In the second case shared by Dr. Ka, the patient with history of breast cancer was presented with deranged liver function. While FDG-PET reflected no significant abnormality in the liver, the patient received additional EOB-MRI examination. Remarkably, EOB-MRI showed numerous sub-centimeter enhancing foci which are hypointense in HBP, suggesting the occurrence of liver metastasis.

 

Figure 2. Liver metastasis identified by EOB-MRI, (a) axial arterial phase, (b) axial HBP

(red arrows indicate hypointense foci, images provided by Dr. Ka)

 
Optimised Diagnostic Accuracy with EOB-MRI

Metabolic imaging with FDG-PET plays an important role in the management of HCC. Nonetheless, the reported sensitivity of FDG-PET in detecting HCC is relatively low1 and the issues of false positive and false negative pose further risk on inaccurate diagnosis. Clinical opinion suggested that in examining diseases located near the physiologic uptake sites, such as heart, bladder, kidney, and liver, FDG-PET should be complemented with other imaging modalities to confirm results8. Essentially, awareness of the conditions and the mechanisms by which false positive and negative signals develop will facilitate accurate interpretation on imaging findings.

 

The clinical cases shared by Dr.
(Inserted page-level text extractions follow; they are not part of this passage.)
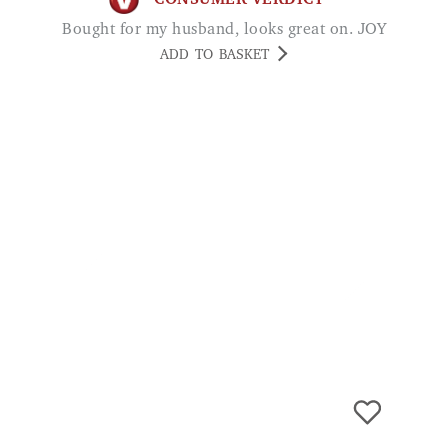
Men's Linen Trilby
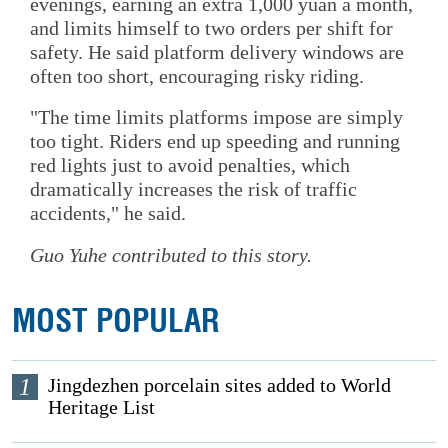
evenings, earning an extra 1,000 yuan a month,
and limits himself to two orders per shift for
safety. He said platform delivery windows are
often too short, encouraging risky riding.
"The time limits platforms impose are simply
too tight. Riders end up speeding and running
red lights just to avoid penalties, which
dramatically increases the risk of traffic
accidents," he said.
Guo Yuhe contributed to this story.
MOST POPULAR
1
Jingdezhen porcelain sites added to World
Heritage List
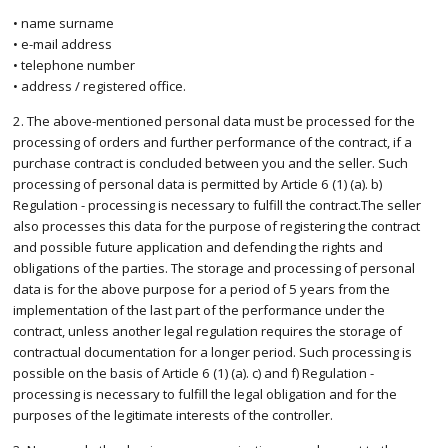
• name surname
• e-mail address
• telephone number
• address / registered office.
2. The above-mentioned personal data must be processed for the
processing of orders and further performance of the contract, if a
purchase contract is concluded between you and the seller. Such
processing of personal data is permitted by Article 6 (1) (a). b)
Regulation - processing is necessary to fulfill the contract.The seller
also processes this data for the purpose of registering the contract
and possible future application and defending the rights and
obligations of the parties. The storage and processing of personal
data is for the above purpose for a period of 5 years from the
implementation of the last part of the performance under the
contract, unless another legal regulation requires the storage of
contractual documentation for a longer period. Such processing is
possible on the basis of Article 6 (1) (a). c) and f) Regulation -
processing is necessary to fulfill the legal obligation and for the
purposes of the legitimate interests of the controller.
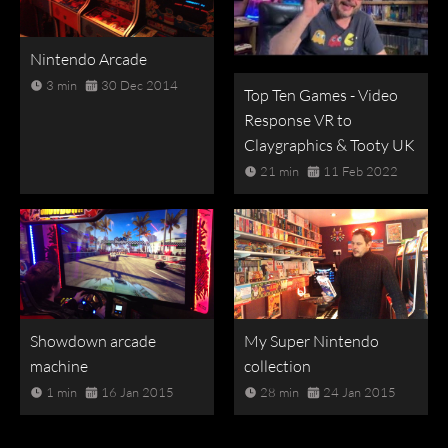
Nintendo Arcade
3 min
30 Dec 2014
Top Ten Games - Video
Response VR to
Claygraphics & Tooty UK
21 min
11 Feb 2022
Showdown arcade
My Super Nintendo
machine
collection
1 min
16 Jan 2015
28 min
24 Jan 2015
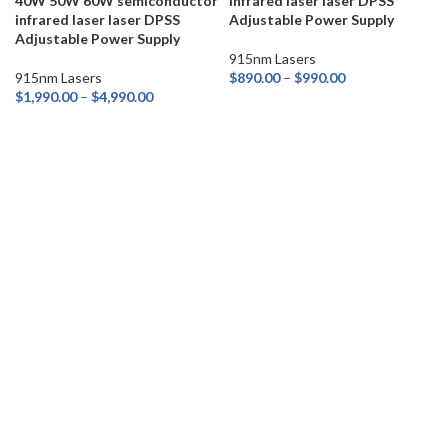
40W 50W 60W semiconductor
infrared laser laser DPSS
infrared laser laser DPSS
Adjustable Power Supply
Adjustable Power Supply
915nm Lasers
915nm Lasers
$
890.00
–
$
990.00
$
1,990.00
–
$
4,990.00
SELECT OPTIONS
SELECT OPTIONS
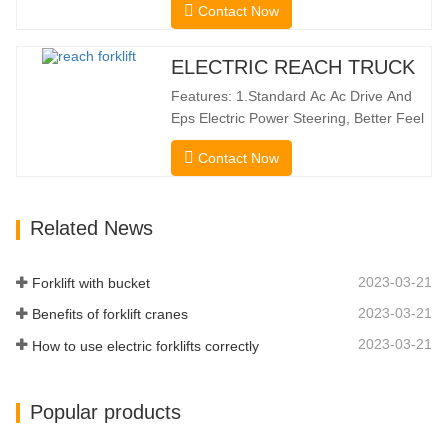
Contact Now
Reach Distance And a Maximum Lifting
Height Of 10160mm. Designed For
Double Deep Racks, It Enhances Both
ELECTRIC REACH TRUCK
Stacking Stability And Significantly
Features: 1.Standard Ac Ac Drive And
Increases Warehouse Storage
Eps Electric Power Steering, Better Feel
Capacity. …
And Lower Energy
Contact Now
Consumption; 2.Smaller Body Size With
Smaller Turning Radius And Right Angle
Stacking Channels; 3.With The Speed
Related News
Limit Function Of Turning, The
Automatic Deceleration Of Turning Can
Effectively Protect…
2023-03-21
Forklift with bucket
2023-03-21
Benefits of forklift cranes
2023-03-21
How to use electric forklifts correctly
Popular products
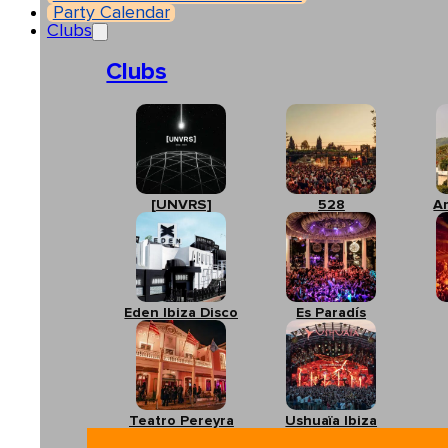
Party Calendar
Clubs
Clubs
[UNVRS]
528
A
Eden Ibiza Disco
Es Paradís
Teatro Pereyra
Ushuaïa Ibiza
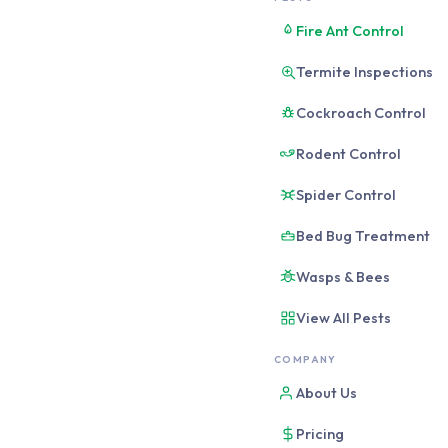
Pest-proof your Br
Fire Ant Control
points, eliminate
Termite Inspections
attractiveness, an
sufficient alone; 
Cockroach Control
Rodent Control
Pest-proofing is the se
opposed to treating th
Spider Control
preventive measures do
Bed Bug Treatment
frequency, severity, an
Wasps & Bees
The 4-Strate
View All Pests
COMPANY
1
About Us
Seal entry points
Close the physical gaps
Pricing
thresholds, weep holes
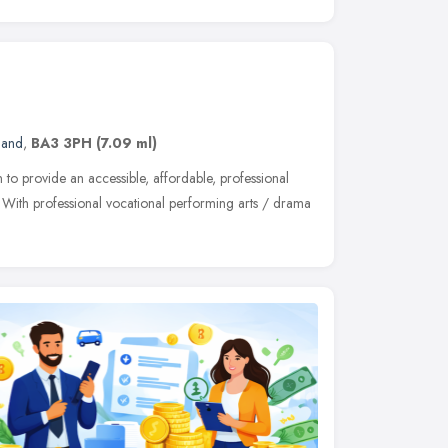
land
,
BA3 3PH
(7.09 ml)
to provide an accessible, affordable, professional
t. With professional vocational performing arts / drama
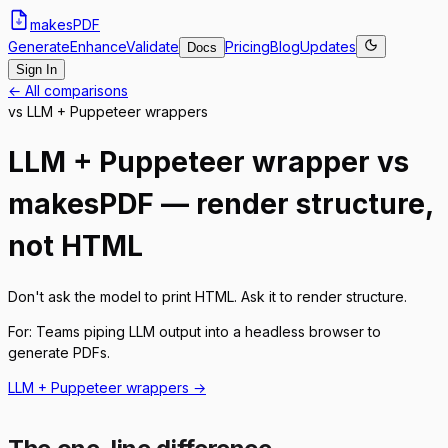
makes
PDF
Generate
Enhance
Validate
Pricing
Blog
Updates
Docs
Sign In
← All comparisons
vs
LLM + Puppeteer wrappers
LLM + Puppeteer wrapper vs
makesPDF — render structure,
not HTML
Don't ask the model to print HTML. Ask it to render structure.
For:
Teams piping LLM output into a headless browser to
generate PDFs.
LLM + Puppeteer wrappers
→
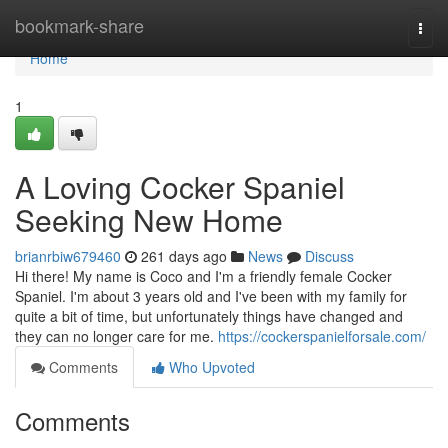
Home
bookmark-share
Togg
navi
Home
1
A Loving Cocker Spaniel
Seeking New Home
brianrbiw679460
261 days ago
News
Discuss
Hi there! My name is Coco and I'm a friendly female Cocker
Spaniel. I'm about 3 years old and I've been with my family for
quite a bit of time, but unfortunately things have changed and
they can no longer care for me.
https://cockerspanielforsale.com/
Comments
Who Upvoted
Comments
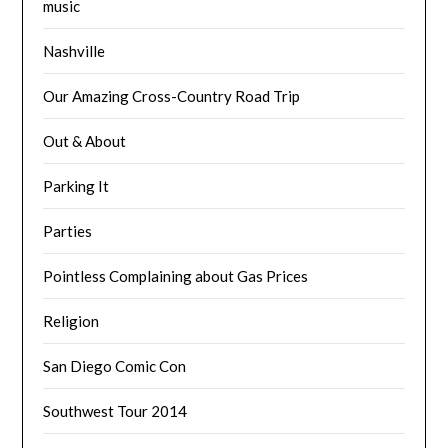
music
Nashville
Our Amazing Cross-Country Road Trip
Out & About
Parking It
Parties
Pointless Complaining about Gas Prices
Religion
San Diego Comic Con
Southwest Tour 2014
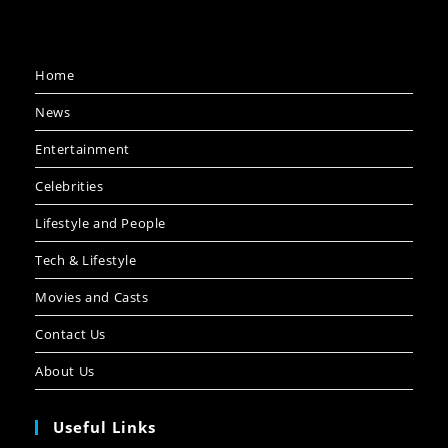
Home
News
Entertainment
Celebrities
Lifestyle and People
Tech & Lifestyle
Movies and Casts
Contact Us
About Us
Useful Links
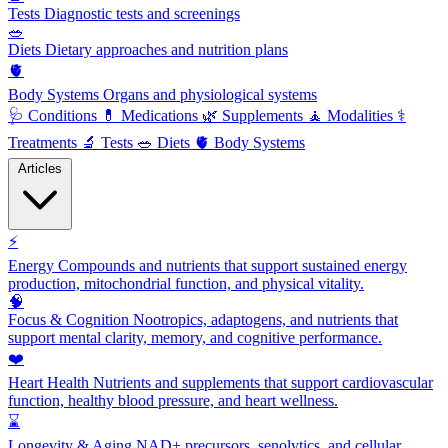
Tests
Diagnostic tests and screenings
🥗
Diets
Dietary approaches and nutrition plans
🫀
Body Systems
Organs and physiological systems
🩺
Conditions
💊
Medications
🌿
Supplements
🧘
Modalities
⚕️
Treatments
🔬
Tests
🥗
Diets
🫀
Body Systems
Articles
⚡
Energy
Compounds and nutrients that support sustained energy
production, mitochondrial function, and physical vitality.
🧠
Focus & Cognition
Nootropics, adaptogens, and nutrients that
support mental clarity, memory, and cognitive performance.
❤️
Heart Health
Nutrients and supplements that support cardiovascular
function, healthy blood pressure, and heart wellness.
⌛
Longevity & Aging
NAD+ precursors, senolytics, and cellular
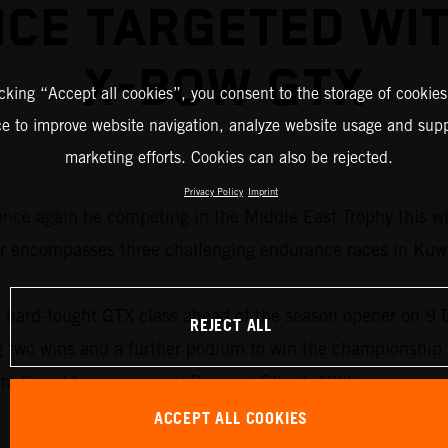
CE TARGETED WI
X-BOW GTX
icking “Accept all cookies”, you consent to the storage of cookies
ce to improve website navigation, analyze website usage and supp
marketing efforts. Cookies can also be rejected.
Privacy Policy
Imprint
ce again be competing in the Middle East Trophy this winte
 encompasses three challenging endurance races in Kuwa
e hard-fought GTX class ahead of the season opener on 9
REJECT ALL
ng two wins and a further podium to win the championship
gram,” said team principal Dominik Olbert. “With our su
ACCEPT ALL COOKIES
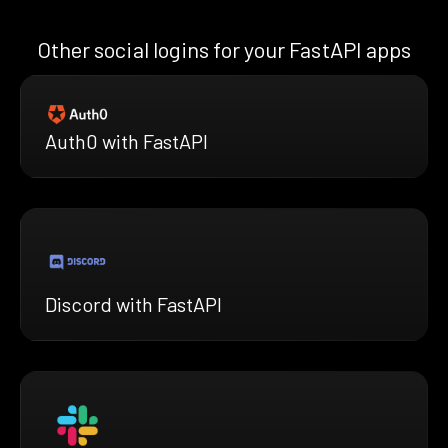
Other social logins for your FastAPI apps
Auth0 with FastAPI
Discord with FastAPI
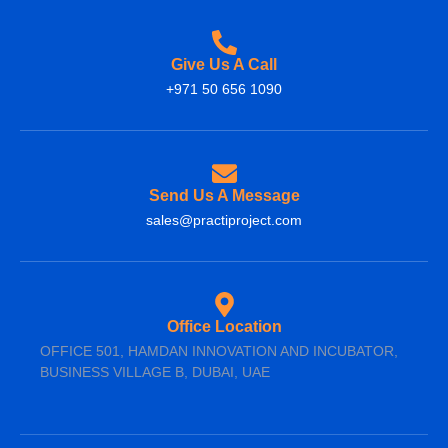
Give Us A Call
+971 50 656 1090
Send Us A Message
sales@practiproject.com
Office Location
OFFICE 501, HAMDAN INNOVATION AND INCUBATOR,
BUSINESS VILLAGE B, DUBAI, UAE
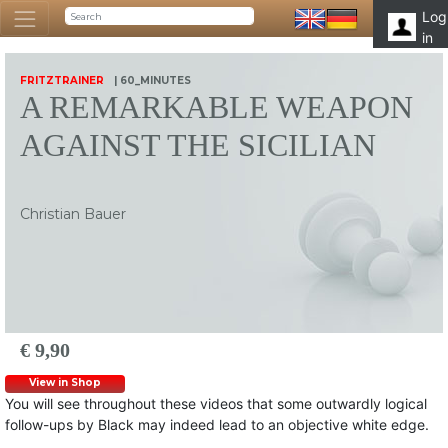
Log
in
FRITZTRAINER
| 60_MINUTES
A REMARKABLE WEAPON
AGAINST THE SICILIAN
Christian Bauer
€ 9,90
View in Shop
You will see throughout these videos that some outwardly logical
follow-ups by Black may indeed lead to an objective white edge.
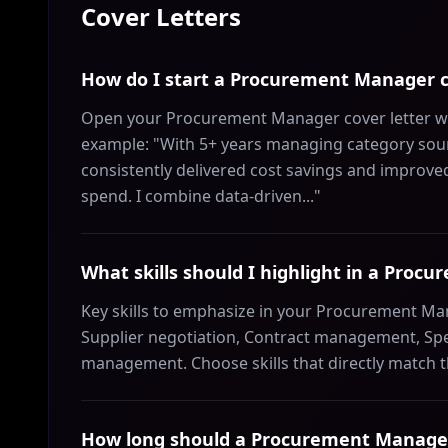
Cover Letters
How do I start a Procurement Manager c
Open your Procurement Manager cover letter wit
example: "With 5+ years managing category sour
consistently delivered cost savings and improve
spend. I combine data-driven..."
What skills should I highlight in a Proc
Key skills to emphasize in your Procurement Mana
Supplier negotiation, Contract management, Sp
management. Choose skills that directly match 
How long should a Procurement Manager 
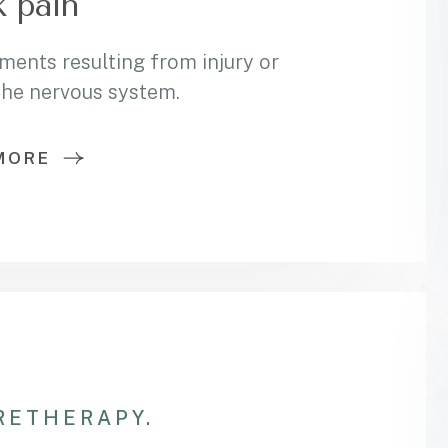
 pain
ments resulting from injury or
 the nervous system.
MORE
RE
THERAPY.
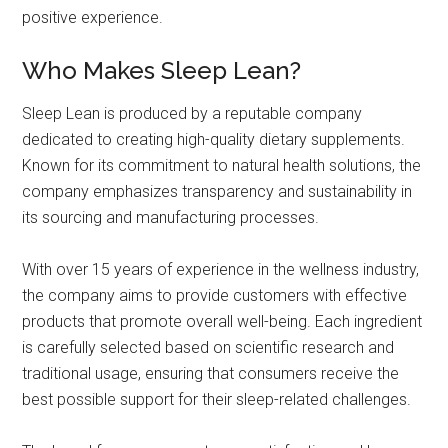
positive experience.
Who Makes Sleep Lean?
Sleep Lean is produced by a reputable company
dedicated to creating high-quality dietary supplements.
Known for its commitment to natural health solutions, the
company emphasizes transparency and sustainability in
its sourcing and manufacturing processes.
With over 15 years of experience in the wellness industry,
the company aims to provide customers with effective
products that promote overall well-being. Each ingredient
is carefully selected based on scientific research and
traditional usage, ensuring that consumers receive the
best possible support for their sleep-related challenges.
Ka demonstrated the effectiveness of EOB-MRI in ruling out suspected false positive liver lesions and identifying small liver metastasis which are not detected by FDG-PET. Of note, while PET/CT might be limited by spatial resolution, the reported sensitivity of detecting small lesions by EOB-MRI is higher than 90%11.

 

In reality, each imaging modality has its advantages and limitations. Interestingly, previous investigation demonstrated that add-on EOB-MRI would significantly improve the sensitivity of FDG-PET/CT in detecting small liver nodules as compared to FDG PET/CT alone12. This finding not only showed the enhanced diagnostic accuracy of EOB-MRI, but also highlights the potential benefits of combining imaging modalities.

 

References

1. Lu et al. World J Gastroenterol. 2019;25(32):4682-4695.  2. Omata et al. Hepatol Int. 2017;11(4):317-370.  3. Galle et al. J Hepatol. 2018;69(1):182-236.  4. Ho et al. J Nucl Med. 2007;48(6):902-909.  5. Alavi et al. Semin Nucl Med. 2002;32(4):293-321.  6. López et al. Clin Nucl Med. 2005;30(9):636-637.  7. Fahlenkamp et al. PLoS One. 2019;14(3):e0213408.  8. Chang et al. Korean J Radiol. 2006;7(1):57-69.  9. Kim et al. Am J Roentgenol. 1998;170(4):935-939.  10. Berger et al. Am J Roentgenol. 2000;174(4):1005-1008.  11. Sun et al. Invest Radiol. 2010;45(2):96-103.  12. Oh et al. Biomed Res Int. 2016;2016.